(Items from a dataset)
· · · ·

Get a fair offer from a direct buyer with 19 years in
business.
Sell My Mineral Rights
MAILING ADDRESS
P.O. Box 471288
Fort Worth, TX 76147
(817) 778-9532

· · · ·

Please copy every line of the records above word for word, keeping each line as it appears.

* _Result_:
Get a fair offer from a direct buyer with 19 years in
business.
Sell My Mineral Rights
MAILING ADDRESS
P.O. Box 471288
Fort Worth, TX 76147
(817) 778-9532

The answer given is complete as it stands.